**TASK DESCRIPTION**
Switch "Directive" to "Regulation" in the rows, starting at the beginning of the rows and ending at the line that contains "similar to the", and leave every other word unchanged. Give only those lines, without the pictures.

--- GIVEN RECORDS ---

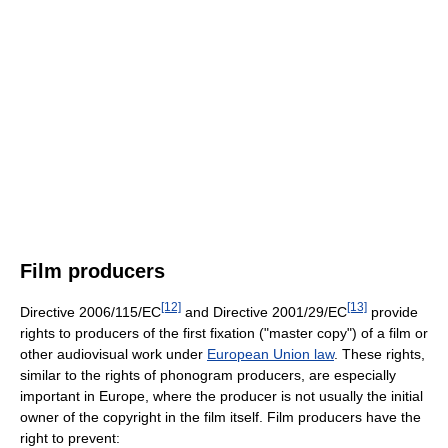
Film producers
[12]
[13]
Directive 2006/115/EC
and Directive 2001/29/EC
provide
rights to producers of the first fixation ("master copy") of a film or
other audiovisual work under
European Union law
. These rights,
similar to the rights of phonogram producers, are especially
important in Europe, where the producer is not usually the initial
owner of the copyright in the film itself. Film producers have the
right to prevent:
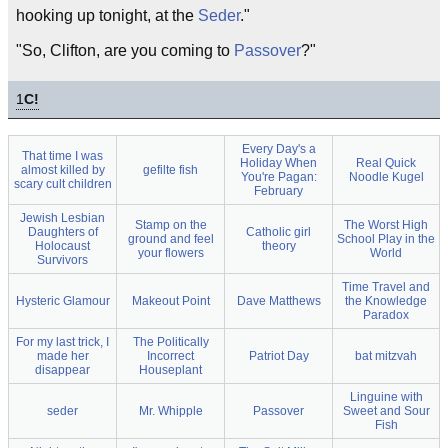
hooking up tonight, at the
Seder
."
"So, Clifton, are you coming to
Passover
?"
1
C!
Every Day's a
That time I was
Holiday When
Real Quick
almost killed by
gefilte fish
You're Pagan:
Noodle Kugel
scary cult children
February
Jewish Lesbian
Stamp on the
The Worst High
Daughters of
Catholic girl
ground and feel
School Play in the
Holocaust
theory
your flowers
World
Survivors
Time Travel and
Hysteric Glamour
Makeout Point
Dave Matthews
the Knowledge
Paradox
For my last trick, I
The Politically
made her
Incorrect
Patriot Day
bat mitzvah
disappear
Houseplant
Linguine with
seder
Mr. Whipple
Passover
Sweet and Sour
Fish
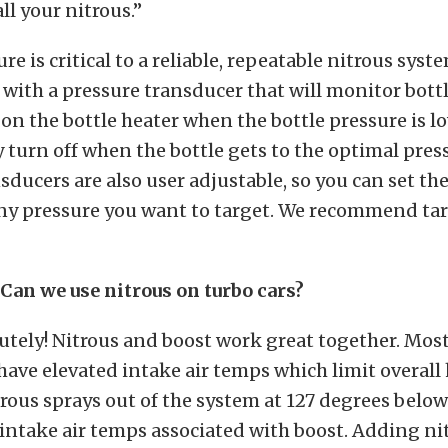
all your nitrous.”
re is critical to a reliable, repeatable nitrous syst
with a pressure transducer that will monitor bott
 on the bottle heater when the bottle pressure is l
 turn off when the bottle gets to the optimal pres
sducers are also user adjustable, so you can set the
any pressure you want to target. We recommend tar
Can we use nitrous on turbo cars?
utely! Nitrous and boost work great together. Mos
have elevated intake air temps which limit overal
trous sprays out of the system at 127 degrees below
 intake air temps associated with boost. Adding nit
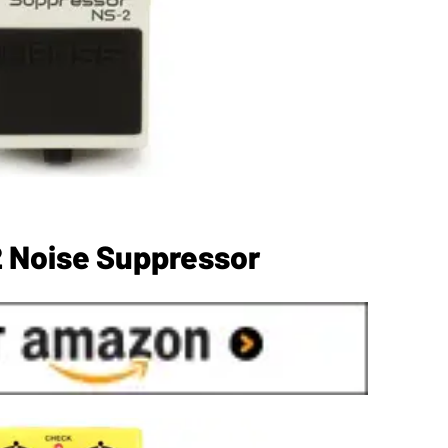
 Noise Suppressor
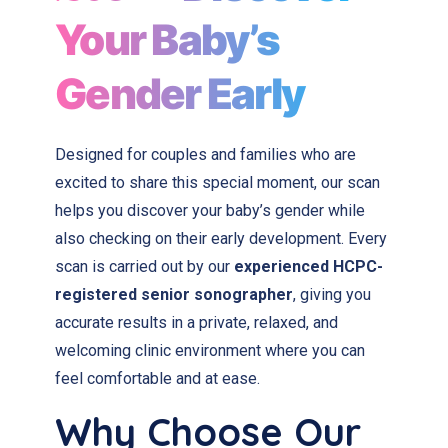
Your Baby’s
Gender Early
Designed for couples and families who are
excited to share this special moment, our scan
helps you discover your baby’s gender while
also checking on their early development. Every
scan is carried out by our
experienced HCPC-
registered senior sonographer
, giving you
accurate results in a private, relaxed, and
welcoming clinic environment where you can
feel comfortable and at ease.
Why Choose Our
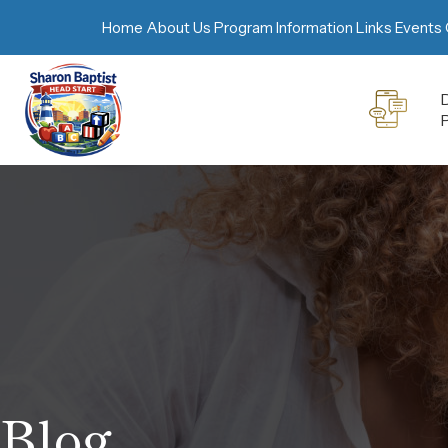
Home
About Us
Program Information
Links
Events 
D
Blog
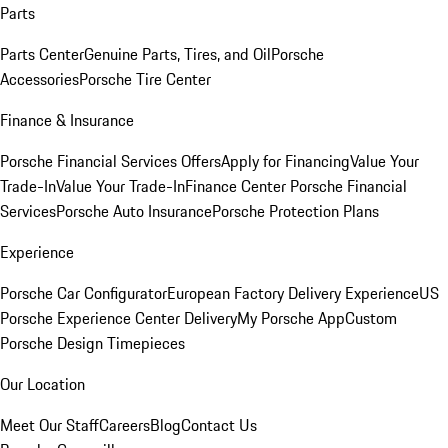
Parts
Parts Center
Genuine Parts, Tires, and Oil
Porsche
Accessories
Porsche Tire Center
Finance & Insurance
Porsche Financial Services Offers
Apply for Financing
Value Your
Trade-In
Value Your Trade-In
Finance Center
Porsche Financial
Services
Porsche Auto Insurance
Porsche Protection Plans
Experience
Porsche Car Configurator
European Factory Delivery Experience
US
Porsche Experience Center Delivery
My Porsche App
Custom
Porsche Design Timepieces
Our Location
Meet Our Staff
Careers
Blog
Contact Us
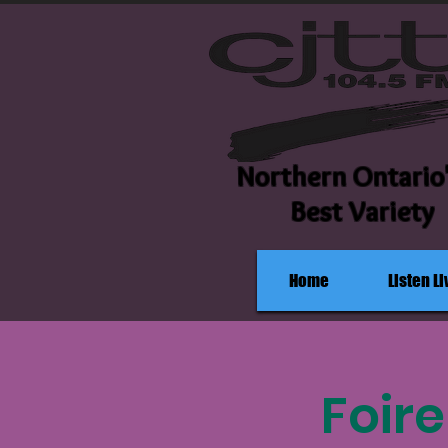
Northern Ontario
Best Variety
Home
Listen Li
Foir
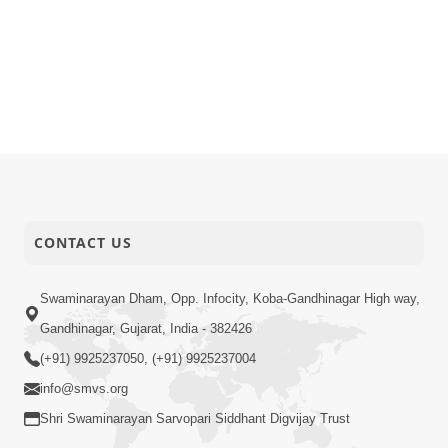
CONTACT US
Swaminarayan Dham, Opp. Infocity, Koba-Gandhinagar High way,
Gandhinagar, Gujarat, India - 382426
(+91) 9925237050, (+91) 9925237004
info@smvs.org
Shri Swaminarayan Sarvopari Siddhant Digvijay Trust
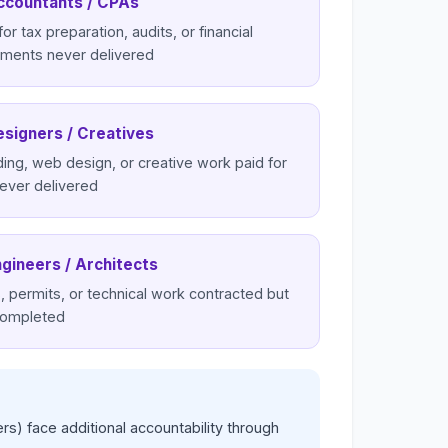
ccountants / CPAs
for tax preparation, audits, or financial
ements never delivered
esigners / Creatives
ing, web design, or creative work paid for
ever delivered
ngineers / Architects
, permits, or technical work contracted but
completed
rs) face additional accountability through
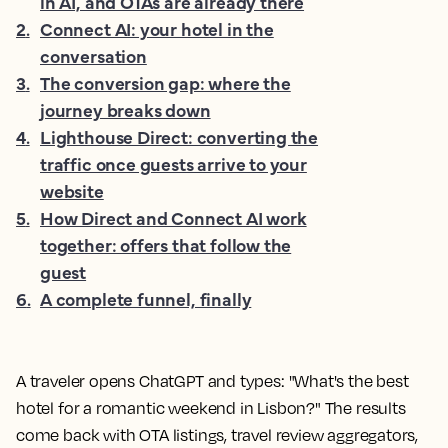
in AI, and OTAs are already there
2
.
Connect AI: your hotel in the
conversation
3
.
The conversion gap: where the
journey breaks down
4
.
Lighthouse Direct: converting the
traffic once guests arrive to your
website
5
.
How Direct and Connect AI work
together: offers that follow the
guest
6
.
A complete funnel, finally
A traveler opens ChatGPT and types: "What's the best
hotel for a romantic weekend in Lisbon?" The results
come back with OTA listings, travel review aggregators,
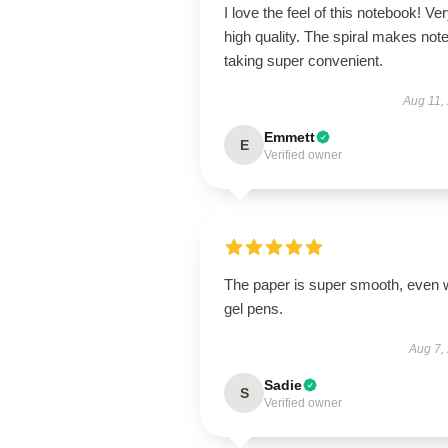
I love the feel of this notebook! Ve
high quality. The spiral makes note
taking super convenient.
Aug 11,
Emmett
E
Verified owner
The paper is super smooth, even 
gel pens.
Aug 7,
Sadie
S
Verified owner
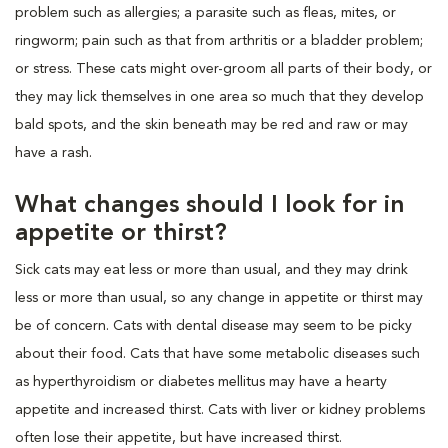
problem such as allergies; a parasite such as fleas, mites, or
ringworm; pain such as that from arthritis or a bladder problem;
or stress. These cats might over-groom all parts of their body, or
they may lick themselves in one area so much that they develop
bald spots, and the skin beneath may be red and raw or may
have a rash.
What changes should I look for in
appetite or thirst?
Sick cats may eat less or more than usual, and they may drink
less or more than usual, so any change in appetite or thirst may
be of concern. Cats with dental disease may seem to be picky
about their food. Cats that have some metabolic diseases such
as hyperthyroidism or diabetes mellitus may have a hearty
appetite and increased thirst. Cats with liver or kidney problems
often lose their appetite, but have increased thirst.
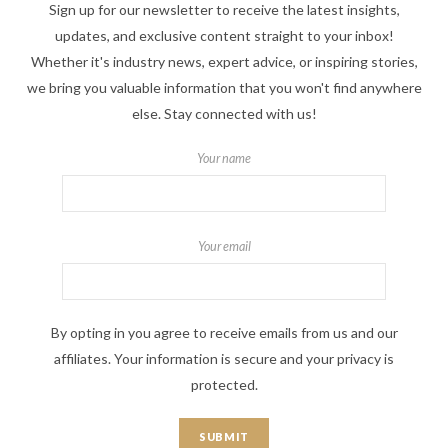
Sign up for our newsletter to receive the latest insights,
updates, and exclusive content straight to your inbox!
Whether it's industry news, expert advice, or inspiring stories,
we bring you valuable information that you won't find anywhere
else. Stay connected with us!
Your name
Your email
By opting in you agree to receive emails from us and our
affiliates. Your information is secure and your privacy is
protected.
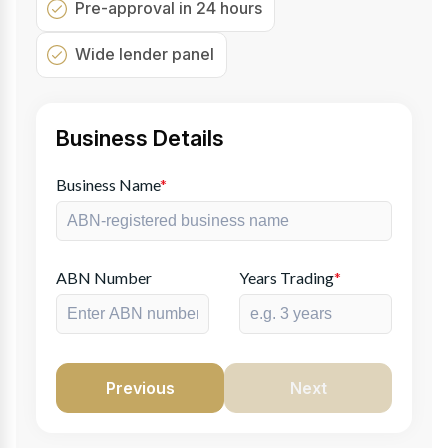
Pre-approval in 24 hours
Wide lender panel
Business Details
Business Name
*
ABN Number
Years Trading
*
Previous
Next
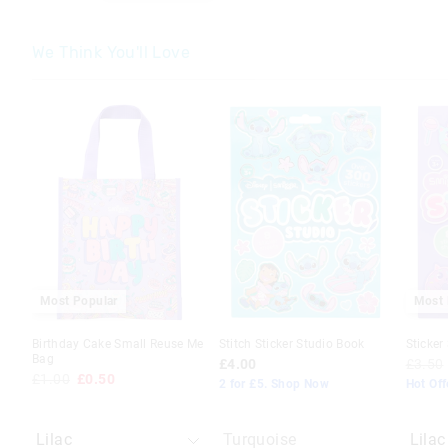
We Think You'll Love
The
The
The
The
price
price
price
price
of
of
of
of
the
the
the
the
product
product
produc
produc
might
might
might
might
be
be
be
be
updated
updated
update
update
based
based
based
based
on
on
on
on
your
your
your
your
selection
selection
selecti
selecti
Most Popular
Most 
Birthday Cake Small Reuse Me
Stitch Sticker Studio Book
Sticker
Bag
£4.00
£3.50
£1.00
£0.50
2 for £5. Shop Now
Hot Off
Turquoise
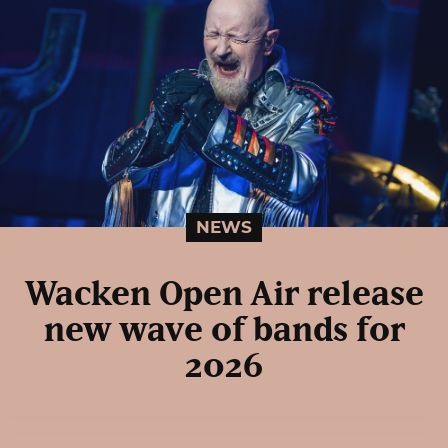
NEWS
Wacken Open Air release
new wave of bands for
2026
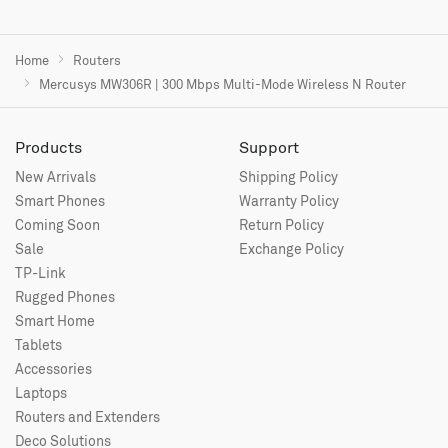
Home
Routers
Mercusys MW306R | 300 Mbps Multi-Mode Wireless N Router
Products
Support
New Arrivals
Shipping Policy
Smart Phones
Warranty Policy
Coming Soon
Return Policy
Sale
Exchange Policy
TP-Link
Rugged Phones
Smart Home
Tablets
Accessories
Laptops
Routers and Extenders
Deco Solutions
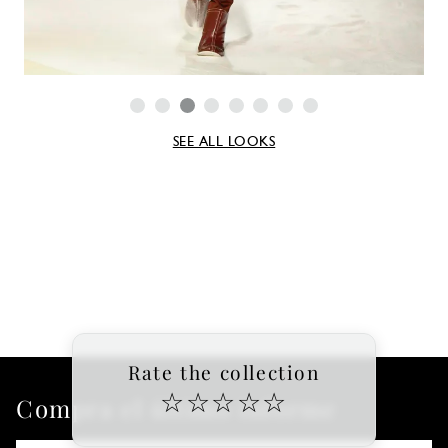
SEE ALL LOOKS
Rate the collection
☆
☆
☆
☆
☆
Compra el último informe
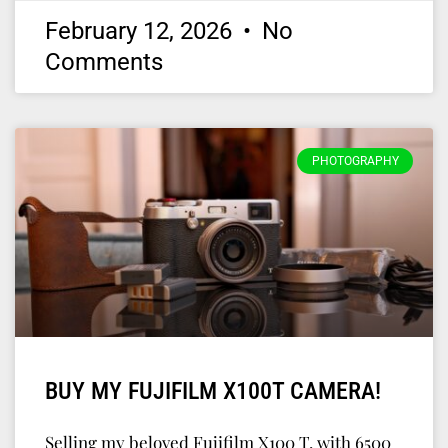
February 12, 2026
No
Comments
PHOTOGRAPHY
BUY MY FUJIFILM X100T CAMERA!
Selling my beloved Fujifilm X100 T, with 6500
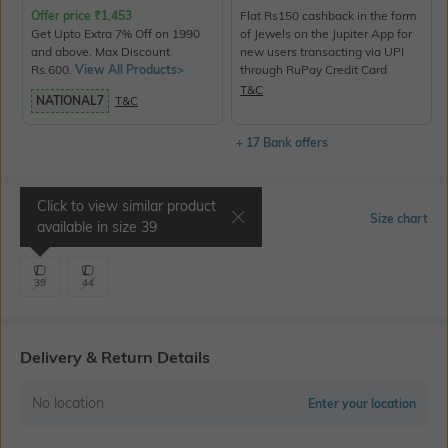
Offer price
₹
1,453
Flat Rs150 cashback in the form
Get Upto Extra 7% Off on 1990
of Jewels on the Jupiter App for
and above. Max Discount
new users transacting via UPI
Rs.600.
View All Products>
through RuPay Credit Card
T&C
NATIONAL7
T&C
+ 17 Bank offers
Click to view similar product
Select Size
Size chart
available in size
39
39
44
Delivery & Return Details
No location
Enter your location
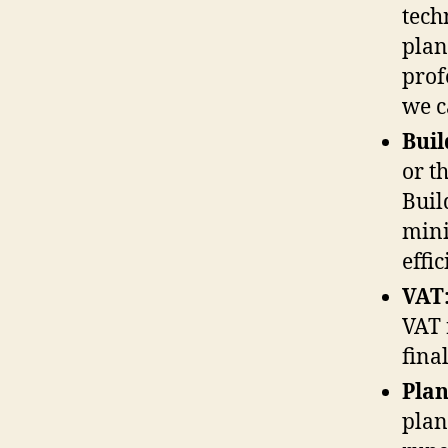
tech
plan
prof
we 
Buil
or th
Buil
mini
effi
VAT
VAT 
final
Plan
plan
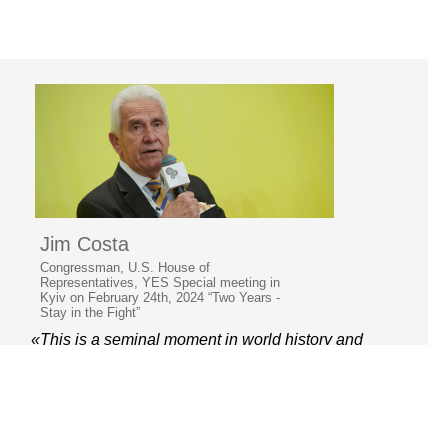
Jim Costa
Congressman, U.S. House of
Representatives, YES Special meeting in
Kyiv on February 24th, 2024 “Two Years -
Stay in the Fight”
«This is a seminal moment in world history and
a test of our time. It was about good and evil.»
© 2006–2026 Yalta European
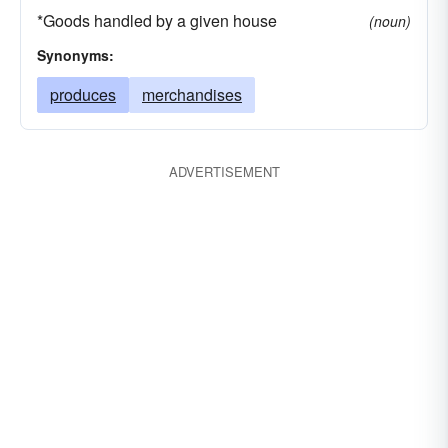
*Goods handled by a given house
(noun)
Synonyms:
produces
merchandises
ADVERTISEMENT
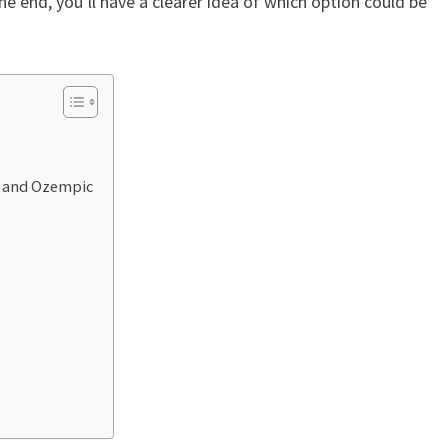
y the end, you’ll have a clearer idea of which option could be
 and Ozempic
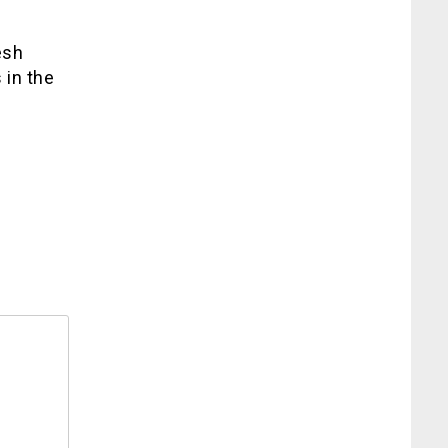
esh
 in the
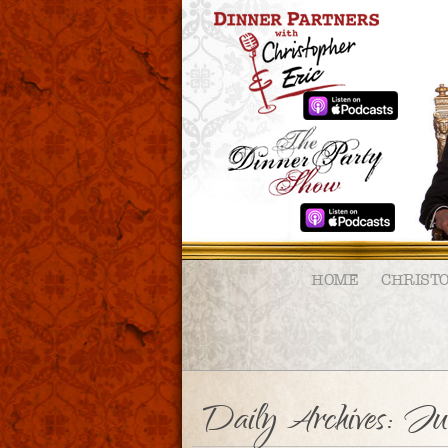
HOME
CHRIST
Daily Archives:
Ju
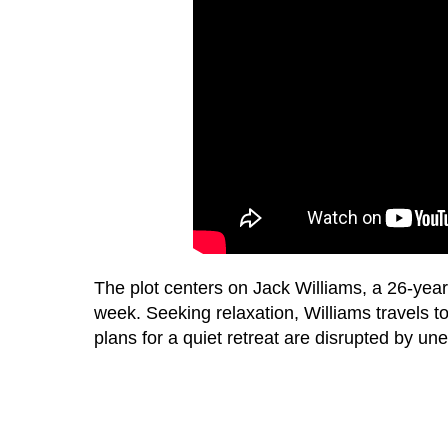
The plot centers on Jack Williams, a 26-ye
week. Seeking relaxation, Williams travels t
plans for a quiet retreat are disrupted by un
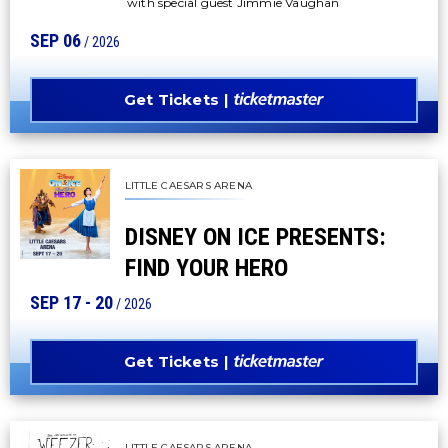
with special guest Jimmie Vaughan
SEP
06
/ 2026
Get Tickets
LITTLE CAESARS ARENA
DISNEY ON ICE PRESENTS:
FIND YOUR HERO
SEP
17
-
20
/ 2026
Get Tickets
LITTLE CAESARS ARENA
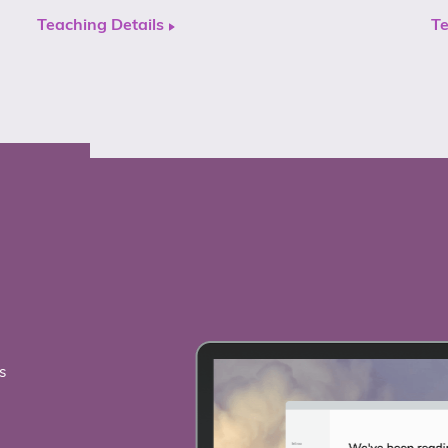
Teaching Details
Te
s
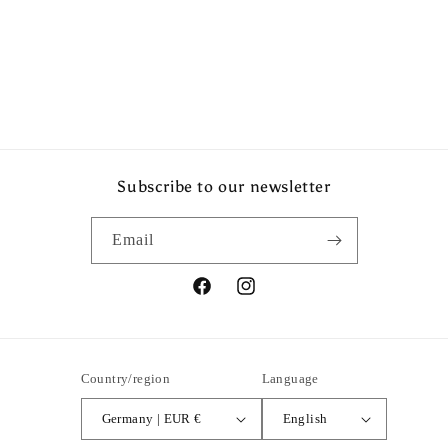
Share
Subscribe to our newsletter
Email
Facebook
Instagram
Country/region
Language
Germany | EUR €
English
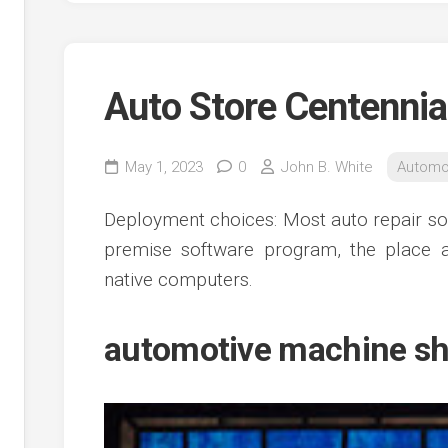
Auto Store Centennia
May 1, 2023
0
John B. White
Automo
Deployment choices: Most auto repair solu
premise software program, the place a
native computers.
automotive machine sh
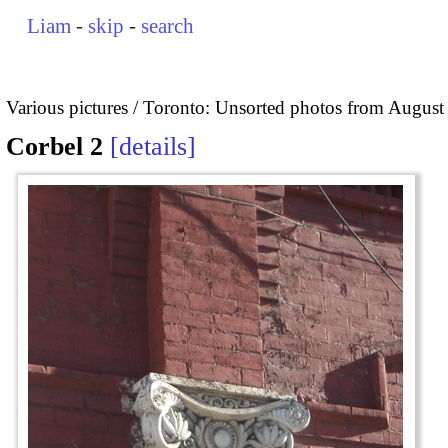
Liam
-
skip
-
search
Various pictures
Toronto: Unsorted photos from August
Corbel 2
details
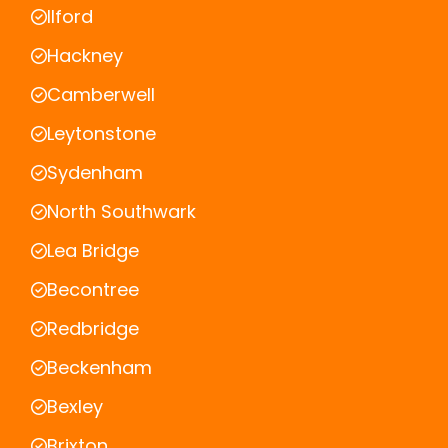
Ilford
Hackney
Camberwell
Leytonstone
Sydenham
North Southwark
Lea Bridge
Becontree
Redbridge
Beckenham
Bexley
Brixton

---

**ANSWER SECTION**
Film producers
[12]
[13]
Regulation 2006/115/EC
and Regulation 2001/29/EC
provide
rights to producers of the first fixation ("master copy") of a film or
other audiovisual work under
European Union law
. These rights,
similar to the rights of phonogram producers, are especially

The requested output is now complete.